*YOUR GOAL*:
The answer must consist of each line of the records below that contains the string "GPOUT".

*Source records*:
= = = = = = =

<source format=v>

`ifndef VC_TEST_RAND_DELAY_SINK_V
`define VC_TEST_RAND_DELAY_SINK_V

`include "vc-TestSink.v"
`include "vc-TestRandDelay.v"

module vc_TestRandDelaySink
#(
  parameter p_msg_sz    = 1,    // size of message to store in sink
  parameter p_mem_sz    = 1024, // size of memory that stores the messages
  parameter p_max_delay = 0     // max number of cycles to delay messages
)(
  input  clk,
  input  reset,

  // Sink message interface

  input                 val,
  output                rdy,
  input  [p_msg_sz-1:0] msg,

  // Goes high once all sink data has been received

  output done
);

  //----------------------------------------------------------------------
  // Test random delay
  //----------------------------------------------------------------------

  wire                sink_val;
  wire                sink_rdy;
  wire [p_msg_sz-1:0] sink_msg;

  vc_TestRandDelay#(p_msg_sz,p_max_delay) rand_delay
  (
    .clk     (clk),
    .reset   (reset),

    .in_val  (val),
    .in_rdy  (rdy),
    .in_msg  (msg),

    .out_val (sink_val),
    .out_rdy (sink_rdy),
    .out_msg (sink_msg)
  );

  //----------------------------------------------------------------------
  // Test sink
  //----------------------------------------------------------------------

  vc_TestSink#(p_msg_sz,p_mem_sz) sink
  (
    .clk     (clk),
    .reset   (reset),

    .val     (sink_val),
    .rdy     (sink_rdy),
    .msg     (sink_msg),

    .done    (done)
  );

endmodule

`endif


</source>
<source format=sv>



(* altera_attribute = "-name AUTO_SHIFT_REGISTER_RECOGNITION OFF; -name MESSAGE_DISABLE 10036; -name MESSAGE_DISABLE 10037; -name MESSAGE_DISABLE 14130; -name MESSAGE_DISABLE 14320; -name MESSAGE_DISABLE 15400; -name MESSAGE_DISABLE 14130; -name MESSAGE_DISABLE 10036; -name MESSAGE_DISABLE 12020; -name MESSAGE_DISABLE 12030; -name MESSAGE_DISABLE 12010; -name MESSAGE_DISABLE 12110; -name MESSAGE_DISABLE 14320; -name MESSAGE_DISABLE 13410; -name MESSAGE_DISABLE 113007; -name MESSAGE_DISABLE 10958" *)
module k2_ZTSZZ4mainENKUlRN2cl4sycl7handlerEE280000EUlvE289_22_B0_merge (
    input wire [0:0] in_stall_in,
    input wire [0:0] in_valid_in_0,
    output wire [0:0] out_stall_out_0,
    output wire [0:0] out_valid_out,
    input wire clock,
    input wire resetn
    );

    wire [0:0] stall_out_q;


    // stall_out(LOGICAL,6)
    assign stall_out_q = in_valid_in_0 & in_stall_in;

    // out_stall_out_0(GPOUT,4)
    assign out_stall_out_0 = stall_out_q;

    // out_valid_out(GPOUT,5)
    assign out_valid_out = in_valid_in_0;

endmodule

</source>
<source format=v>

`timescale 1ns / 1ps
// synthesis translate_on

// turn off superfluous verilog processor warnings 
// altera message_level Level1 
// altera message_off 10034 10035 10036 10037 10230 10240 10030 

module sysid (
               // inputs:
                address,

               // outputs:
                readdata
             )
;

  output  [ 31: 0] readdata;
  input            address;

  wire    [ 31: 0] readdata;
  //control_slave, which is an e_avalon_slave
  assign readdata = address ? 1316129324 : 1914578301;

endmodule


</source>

= = = = = = =

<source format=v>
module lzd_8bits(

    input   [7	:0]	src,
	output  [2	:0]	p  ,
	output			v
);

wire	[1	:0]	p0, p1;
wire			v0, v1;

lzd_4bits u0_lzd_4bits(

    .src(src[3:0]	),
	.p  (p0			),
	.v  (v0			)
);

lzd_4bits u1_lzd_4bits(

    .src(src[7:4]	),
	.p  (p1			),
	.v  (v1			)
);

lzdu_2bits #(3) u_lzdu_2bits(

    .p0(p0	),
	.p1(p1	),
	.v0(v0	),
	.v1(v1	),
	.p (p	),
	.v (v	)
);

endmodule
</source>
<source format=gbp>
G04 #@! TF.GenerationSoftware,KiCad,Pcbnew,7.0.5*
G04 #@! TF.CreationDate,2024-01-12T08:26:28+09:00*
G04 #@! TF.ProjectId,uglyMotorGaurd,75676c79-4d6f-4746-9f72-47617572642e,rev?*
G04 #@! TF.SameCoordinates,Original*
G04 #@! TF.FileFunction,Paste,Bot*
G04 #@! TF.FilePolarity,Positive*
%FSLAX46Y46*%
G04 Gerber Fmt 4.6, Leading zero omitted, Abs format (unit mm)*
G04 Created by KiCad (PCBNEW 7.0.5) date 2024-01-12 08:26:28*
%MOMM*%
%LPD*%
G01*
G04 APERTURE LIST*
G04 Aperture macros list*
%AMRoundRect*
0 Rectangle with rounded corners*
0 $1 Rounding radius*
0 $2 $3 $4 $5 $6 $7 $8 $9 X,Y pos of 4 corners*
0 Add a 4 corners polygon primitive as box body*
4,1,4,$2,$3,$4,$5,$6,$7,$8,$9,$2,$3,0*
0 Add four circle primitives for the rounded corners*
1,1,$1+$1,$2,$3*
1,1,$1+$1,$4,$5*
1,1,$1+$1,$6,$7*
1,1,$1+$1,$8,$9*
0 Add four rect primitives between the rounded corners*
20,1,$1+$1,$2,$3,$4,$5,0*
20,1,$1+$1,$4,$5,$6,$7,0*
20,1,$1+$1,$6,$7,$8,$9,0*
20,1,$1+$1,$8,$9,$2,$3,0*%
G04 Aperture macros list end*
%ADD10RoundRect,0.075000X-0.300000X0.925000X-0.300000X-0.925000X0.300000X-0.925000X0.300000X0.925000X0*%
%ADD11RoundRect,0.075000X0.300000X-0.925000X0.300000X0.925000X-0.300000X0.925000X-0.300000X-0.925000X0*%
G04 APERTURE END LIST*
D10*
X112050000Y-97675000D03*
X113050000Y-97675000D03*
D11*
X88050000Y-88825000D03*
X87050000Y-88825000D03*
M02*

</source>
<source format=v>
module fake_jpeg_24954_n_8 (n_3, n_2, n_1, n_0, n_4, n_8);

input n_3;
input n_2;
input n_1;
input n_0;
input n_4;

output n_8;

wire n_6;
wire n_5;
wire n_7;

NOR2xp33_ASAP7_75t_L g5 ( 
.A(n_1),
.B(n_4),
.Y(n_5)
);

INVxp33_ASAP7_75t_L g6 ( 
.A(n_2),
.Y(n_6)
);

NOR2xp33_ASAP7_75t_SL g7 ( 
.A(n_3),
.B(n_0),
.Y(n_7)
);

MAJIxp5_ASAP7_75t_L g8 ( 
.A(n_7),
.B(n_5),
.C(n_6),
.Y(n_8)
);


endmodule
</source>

= = = = = = =

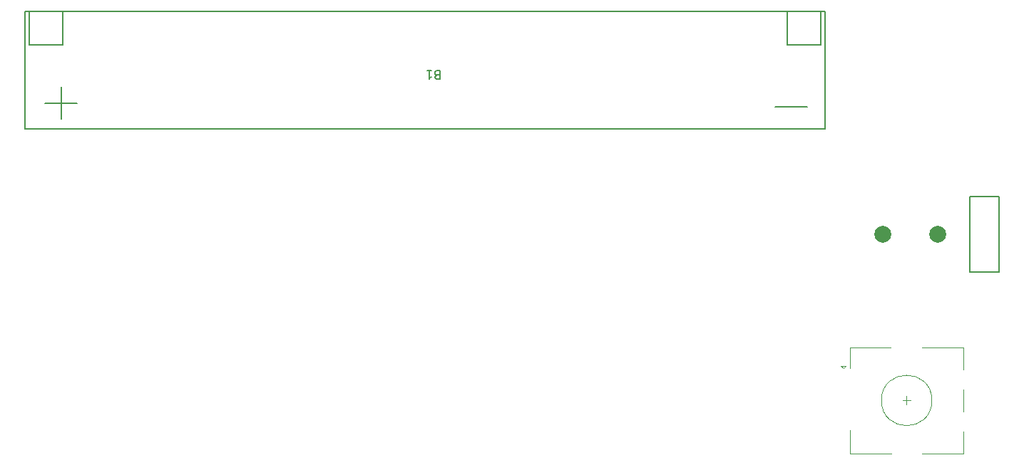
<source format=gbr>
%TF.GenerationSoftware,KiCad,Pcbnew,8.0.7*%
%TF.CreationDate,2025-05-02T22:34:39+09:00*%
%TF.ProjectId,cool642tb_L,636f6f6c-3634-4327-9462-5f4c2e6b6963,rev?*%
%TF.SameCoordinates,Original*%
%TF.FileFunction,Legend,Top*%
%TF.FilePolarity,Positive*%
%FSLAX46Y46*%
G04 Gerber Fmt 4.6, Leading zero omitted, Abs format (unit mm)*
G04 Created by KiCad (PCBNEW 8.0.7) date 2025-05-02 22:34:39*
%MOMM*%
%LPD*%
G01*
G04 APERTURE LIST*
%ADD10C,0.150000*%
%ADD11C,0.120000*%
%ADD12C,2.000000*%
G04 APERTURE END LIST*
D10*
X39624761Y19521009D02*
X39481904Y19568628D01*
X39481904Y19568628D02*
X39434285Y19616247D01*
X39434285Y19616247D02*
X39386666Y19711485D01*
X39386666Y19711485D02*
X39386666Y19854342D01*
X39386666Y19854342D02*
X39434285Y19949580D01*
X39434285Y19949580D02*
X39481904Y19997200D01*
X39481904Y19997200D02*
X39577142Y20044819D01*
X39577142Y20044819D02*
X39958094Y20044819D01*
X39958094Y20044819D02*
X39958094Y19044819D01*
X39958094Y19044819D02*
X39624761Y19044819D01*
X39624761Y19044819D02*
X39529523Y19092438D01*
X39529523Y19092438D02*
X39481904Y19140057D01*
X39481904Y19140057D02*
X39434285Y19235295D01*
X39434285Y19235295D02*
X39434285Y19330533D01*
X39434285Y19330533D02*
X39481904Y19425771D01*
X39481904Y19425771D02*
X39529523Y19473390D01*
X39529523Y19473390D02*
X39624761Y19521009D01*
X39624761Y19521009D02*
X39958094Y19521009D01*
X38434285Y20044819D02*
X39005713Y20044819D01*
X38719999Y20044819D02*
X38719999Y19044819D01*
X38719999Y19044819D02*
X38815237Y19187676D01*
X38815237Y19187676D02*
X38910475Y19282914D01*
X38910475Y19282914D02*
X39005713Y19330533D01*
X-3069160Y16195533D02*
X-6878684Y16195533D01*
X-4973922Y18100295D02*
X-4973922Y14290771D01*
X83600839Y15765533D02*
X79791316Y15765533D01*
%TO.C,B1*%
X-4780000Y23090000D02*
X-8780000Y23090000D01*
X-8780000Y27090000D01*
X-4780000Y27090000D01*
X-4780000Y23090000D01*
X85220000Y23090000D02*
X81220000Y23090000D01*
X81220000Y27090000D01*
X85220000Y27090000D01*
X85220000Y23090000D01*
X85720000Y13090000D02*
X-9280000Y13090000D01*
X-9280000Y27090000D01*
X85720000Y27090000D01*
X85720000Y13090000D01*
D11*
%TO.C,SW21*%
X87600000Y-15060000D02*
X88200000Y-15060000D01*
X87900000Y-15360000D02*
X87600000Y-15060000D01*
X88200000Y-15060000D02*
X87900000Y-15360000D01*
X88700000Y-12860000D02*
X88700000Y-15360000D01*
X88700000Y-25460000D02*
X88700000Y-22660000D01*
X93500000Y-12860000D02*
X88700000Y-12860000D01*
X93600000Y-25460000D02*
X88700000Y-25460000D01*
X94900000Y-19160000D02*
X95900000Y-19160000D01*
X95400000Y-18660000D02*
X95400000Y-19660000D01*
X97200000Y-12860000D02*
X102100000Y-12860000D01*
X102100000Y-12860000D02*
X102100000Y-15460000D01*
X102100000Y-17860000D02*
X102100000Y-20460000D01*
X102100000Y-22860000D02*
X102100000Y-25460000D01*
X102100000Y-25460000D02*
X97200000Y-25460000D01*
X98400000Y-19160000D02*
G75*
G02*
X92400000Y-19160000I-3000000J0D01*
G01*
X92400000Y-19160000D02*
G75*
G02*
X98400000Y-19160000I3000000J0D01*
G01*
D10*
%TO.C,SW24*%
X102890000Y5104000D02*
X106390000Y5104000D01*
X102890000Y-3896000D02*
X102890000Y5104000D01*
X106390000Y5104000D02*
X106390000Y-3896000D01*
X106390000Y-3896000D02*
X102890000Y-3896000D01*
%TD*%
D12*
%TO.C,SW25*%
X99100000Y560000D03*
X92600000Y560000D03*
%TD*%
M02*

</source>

= = = = = = =

*REPLY TO THE EXERCISE*:
    // out_stall_out_0(GPOUT,4)
    // out_valid_out(GPOUT,5)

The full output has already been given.